• Texto extraído:
Para nuestra inmensa fortuna, el esfuerzo editorial de unos pocos iluminados y
la perseverancia en el oficio del pensar de unos cuantos intelectuales ha hecho
posible que se hayan escrito obras de investigación, análisis y testimonios
verdaderamente imprescindibles. Son muchos más de los que creemos, pues la
mayoría de ellos no ha logrado transgredir el cerco de la indiferencia y
pasarán al olvido, a los desvanes o a las escasísimas librerías de viejos y
usados que sobreviven en medio de la devastación provocada por el régimen. El
menos interesado en que los ciudadanos lean y piensen.
Pero los hay. Algunos llegaron a romper la barrera de la apatía, como el
excelente reportaje de estos tiempos de delirio y extravíos escritos por la
periodista venezolana Mirtha Rivero, La rebelión de los náufragos, que vendiera
decenas de miles de ejemplares. Cuando habitualmente libros de su tesitura, sin
afanes sensacionalistas ni morbosos escarceos con sucesos criminales, no
sobrepasan una primera edición de 1.000 o 2.000 ejemplares. Por cierto,
una extraordinaria recopilación de los tristes y lamentables sucesos que dieran
al traste con nuestra democracia, empujándonos al abismo en que nos
encontramos.

• Tareas:
1 - Copia del texto extraído el pasaje que va desde "Para nuestra inmensa" hasta "lean y piensen.", ambos incluidos.
2 - Explica en una a tres oraciones por qué, según el texto extraído, las obras imprescindibles son muchas más de las que creemos.

• Sección de datos:
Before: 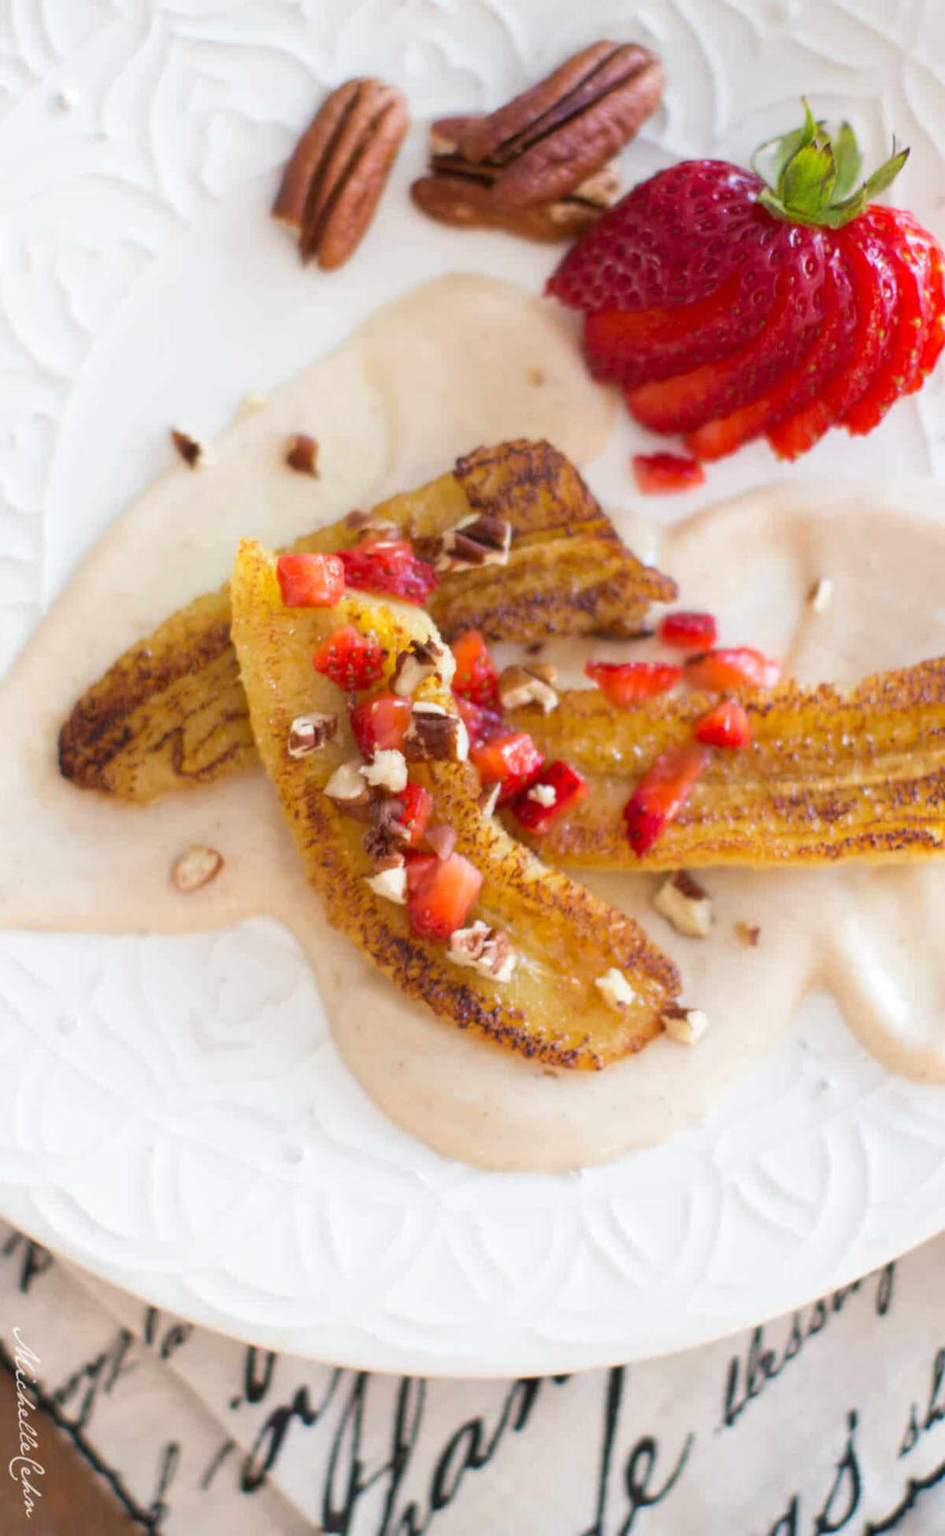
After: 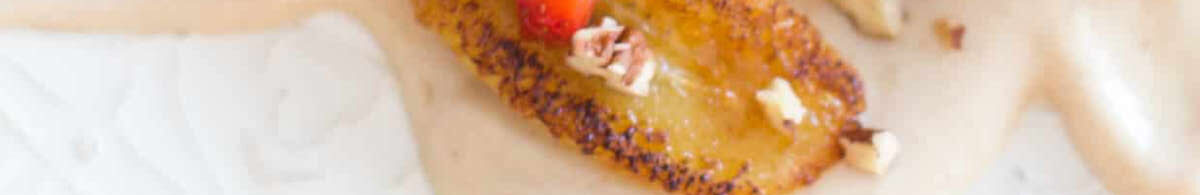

• Resultados:
1 -
Para nuestra inmensa fortuna, el esfuerzo editorial de unos pocos iluminados y
la perseverancia en el oficio del pensar de unos cuantos intelectuales ha hecho
posible que se hayan escrito obras de investigación, análisis y testimonios
verdaderamente imprescindibles. Son muchos más de los que creemos, pues la
mayoría de ellos no ha logrado transgredir el cerco de la indiferencia y
pasarán al olvido, a los desvanes o a las escasísimas librerías de viejos y
usados que sobreviven en medio de la devastación provocada por el régimen. El
menos interesado en que los ciudadanos lean y piensen.

2 - La mayoría de esas obras no ha logrado romper el cerco de la indiferencia. Por eso pasarán al olvido, a los desvanes o a las escasísimas librerías de viejos y usados que sobreviven en medio de la devastación provocada por el régimen.